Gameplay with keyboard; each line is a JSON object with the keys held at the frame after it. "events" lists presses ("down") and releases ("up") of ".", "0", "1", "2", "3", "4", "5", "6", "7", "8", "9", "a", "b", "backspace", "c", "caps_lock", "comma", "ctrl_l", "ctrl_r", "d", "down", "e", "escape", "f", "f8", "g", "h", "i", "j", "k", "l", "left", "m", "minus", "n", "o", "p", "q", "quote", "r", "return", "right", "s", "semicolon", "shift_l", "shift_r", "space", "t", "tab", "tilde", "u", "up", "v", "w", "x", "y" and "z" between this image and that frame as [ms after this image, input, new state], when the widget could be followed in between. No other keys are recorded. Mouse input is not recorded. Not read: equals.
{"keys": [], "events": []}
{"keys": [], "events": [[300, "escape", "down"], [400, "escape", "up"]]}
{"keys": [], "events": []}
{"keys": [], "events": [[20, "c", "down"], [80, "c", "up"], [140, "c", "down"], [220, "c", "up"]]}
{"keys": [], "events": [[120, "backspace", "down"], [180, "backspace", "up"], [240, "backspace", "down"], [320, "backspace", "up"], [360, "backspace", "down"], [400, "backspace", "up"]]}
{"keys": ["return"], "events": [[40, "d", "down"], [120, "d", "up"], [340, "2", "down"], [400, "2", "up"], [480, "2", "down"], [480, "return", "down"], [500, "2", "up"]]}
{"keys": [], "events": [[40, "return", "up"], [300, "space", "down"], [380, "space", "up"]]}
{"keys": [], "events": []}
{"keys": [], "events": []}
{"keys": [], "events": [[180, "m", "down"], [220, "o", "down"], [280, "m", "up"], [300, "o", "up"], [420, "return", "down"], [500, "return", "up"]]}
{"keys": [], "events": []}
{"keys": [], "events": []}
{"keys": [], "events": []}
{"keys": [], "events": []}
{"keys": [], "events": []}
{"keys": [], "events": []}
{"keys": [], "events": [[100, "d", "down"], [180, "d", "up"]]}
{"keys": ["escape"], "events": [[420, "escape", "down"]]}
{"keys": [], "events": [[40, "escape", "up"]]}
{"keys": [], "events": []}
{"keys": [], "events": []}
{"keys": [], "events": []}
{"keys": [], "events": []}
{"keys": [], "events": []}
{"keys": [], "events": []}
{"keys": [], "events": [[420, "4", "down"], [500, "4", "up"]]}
────────
→ YOUR INSTRUCTIONS
Copy out the whole listing exactly as written.

→ ANSWER SPACE
Gameplay with keyboard; each line is a JSON object with the keys held at the frame after it. "events" lists presses ("down") and releases ("up") of ".", "0", "1", "2", "3", "4", "5", "6", "7", "8", "9", "a", "b", "backspace", "c", "caps_lock", "comma", "ctrl_l", "ctrl_r", "d", "down", "e", "escape", "f", "f8", "g", "h", "i", "j", "k", "l", "left", "m", "minus", "n", "o", "p", "q", "quote", "r", "return", "right", "s", "semicolon", "shift_l", "shift_r", "space", "t", "tab", "tilde", "u", "up", "v", "w", "x", "y" and "z" between this image and that frame as [ms after this image, input, new state], when the widget could be followed in between. No other keys are recorded. Mouse input is not recorded. Not read: equals.
{"keys": [], "events": []}
{"keys": [], "events": [[300, "escape", "down"], [400, "escape", "up"]]}
{"keys": [], "events": []}
{"keys": [], "events": [[20, "c", "down"], [80, "c", "up"], [140, "c", "down"], [220, "c", "up"]]}
{"keys": [], "events": [[120, "backspace", "down"], [180, "backspace", "up"], [240, "backspace", "down"], [320, "backspace", "up"], [360, "backspace", "down"], [400, "backspace", "up"]]}
{"keys": ["return"], "events": [[40, "d", "down"], [120, "d", "up"], [340, "2", "down"], [400, "2", "up"], [480, "2", "down"], [480, "return", "down"], [500, "2", "up"]]}
{"keys": [], "events": [[40, "return", "up"], [300, "space", "down"], [380, "space", "up"]]}
{"keys": [], "events": []}
{"keys": [], "events": []}
{"keys": [], "events": [[180, "m", "down"], [220, "o", "down"], [280, "m", "up"], [300, "o", "up"], [420, "return", "down"], [500, "return", "up"]]}
{"keys": [], "events": []}
{"keys": [], "events": []}
{"keys": [], "events": []}
{"keys": [], "events": []}
{"keys": [], "events": []}
{"keys": [], "events": []}
{"keys": [], "events": [[100, "d", "down"], [180, "d", "up"]]}
{"keys": ["escape"], "events": [[420, "escape", "down"]]}
{"keys": [], "events": [[40, "escape", "up"]]}
{"keys": [], "events": []}
{"keys": [], "events": []}
{"keys": [], "events": []}
{"keys": [], "events": []}
{"keys": [], "events": []}
{"keys": [], "events": []}
{"keys": [], "events": [[420, "4", "down"], [500, "4", "up"]]}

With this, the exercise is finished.